# SVS PC 12-NSD or Outlaw LFM-1EX



## chashint (Jan 12, 2011)

What are the advantages of one over the other ?
Will be added to living room entertainment system anchored with Klipsch RF-83's.
All audio goes through the speaker system (TV, games, movies, music).


----------



## Moonfly (Aug 1, 2008)

I know nothing of the outlaw, but SVS have a cast iron record of producing some of the best bang for buck subwoofers out there. Ive owned SVS myself and they are pretty hard to beat for the money, so much so I havent heard of anything better for the money myself personally. I would consider SVS the safe choice if nothing else personally.


----------



## Jstslamd (Nov 30, 2010)

You should also look at the hsu research vtf3mk3. it is iron clad as well.


----------



## drdoan (Aug 30, 2006)

Having owned several SVSound speakers, I would recommend them to be on your "A" list.
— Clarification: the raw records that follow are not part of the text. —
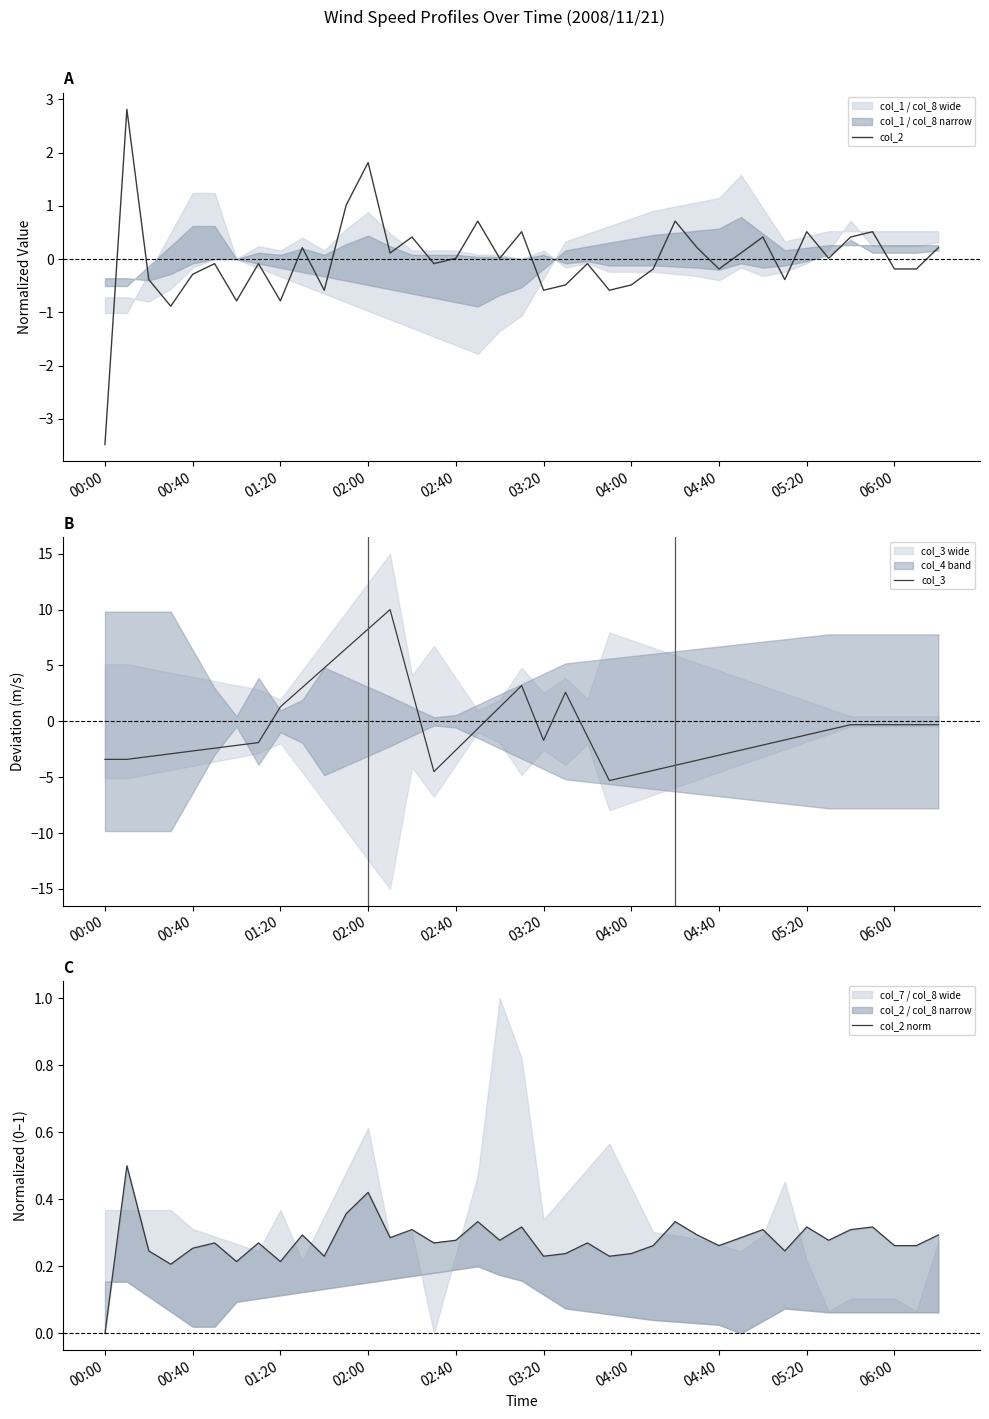

True or false: col_2 has a value of -3.5 at 00:00.

True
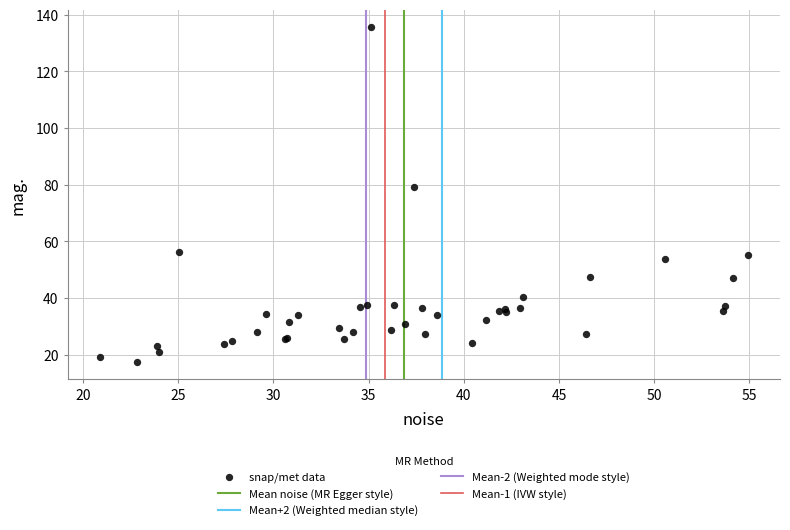

What Y value in the scatter plot is closest to 76?

79.0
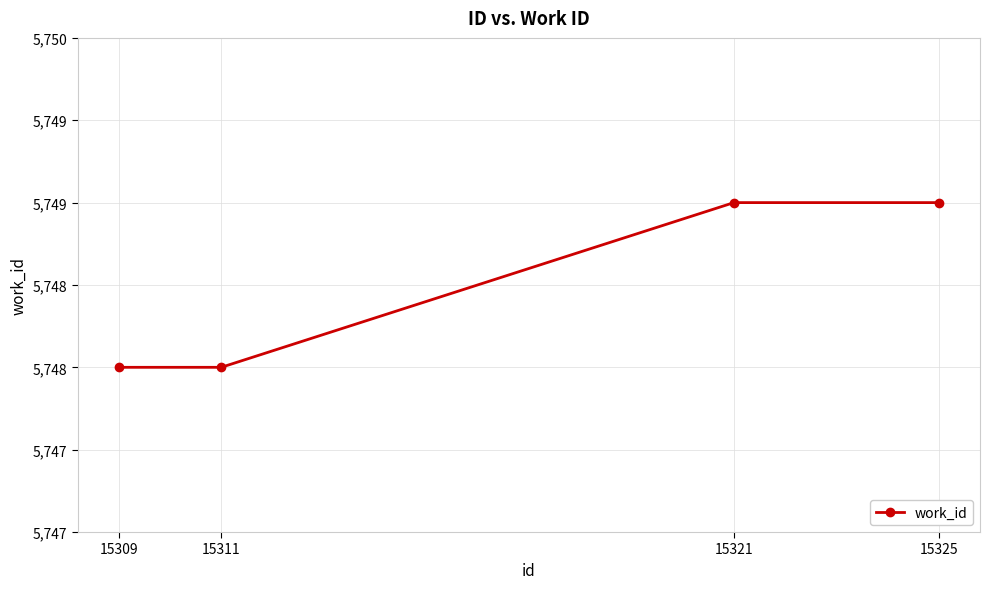

List the labels in order of value, largest first.

15321, 15325, 15309, 15311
Their service after the sale is legendary. Have fun. Dennis


----------



## htaddikt (May 14, 2007)

Jstslamd said:


> You should also look at the hsu research vtf3mk3. it is iron clad as well.


Close to the same sub. Outlaw Audio backs up their hardware like nobody's business, as does Hsu who was key in the development of the OA subs. 
For more moderate size rooms I think the Hsu or OA work very well indeed.
For larger, or need for more bass, SVS is a standard in the industry.


----------



## yamahaSHO (Nov 14, 2007)

drdoan said:


> Having owned several SVSound speakers, I would recommend them to be on your "A" list. Their service after the sale is legendary. Have fun. Dennis


I have to agree on the service (and the quality of product). I can't believe the help/advice that Ed has given me in the last <1. Customer service is some of the best I've had, if not the best I've had with any type of product I've ever purchased.


----------



## Svendsen (Feb 4, 2011)

I can't speak anything about the outlaw or HSU - my svs pc12-plus is my first sub - but I can say I'm extremely satisfied with my sub. I came before from a pretty high-end stereosystem, and I was very much affraid of not being satisfied (with any sub actually). Now I'm complety sold - in my world I think it's amazing. I was first going to get the pc12-nsd - and I'm sure I would have been very happy with it. With you you're room the pc12-nsd should be very capable. And I can also only say good thinks about the SVS sub. I had a small malfunction with the display on mine - and within a week a new amp. was delivered to me - great service.


----------



## chashint (Jan 12, 2011)

As most of you know the LFM1-EX was on sale for $552 to the door and I decided that this was the best bang for the buck and bought one,
I have been very pleased with it.
Test tones from http://www.audiocheck.net/testtones_sinebursts20-200.php were used to produce the graphs.


----------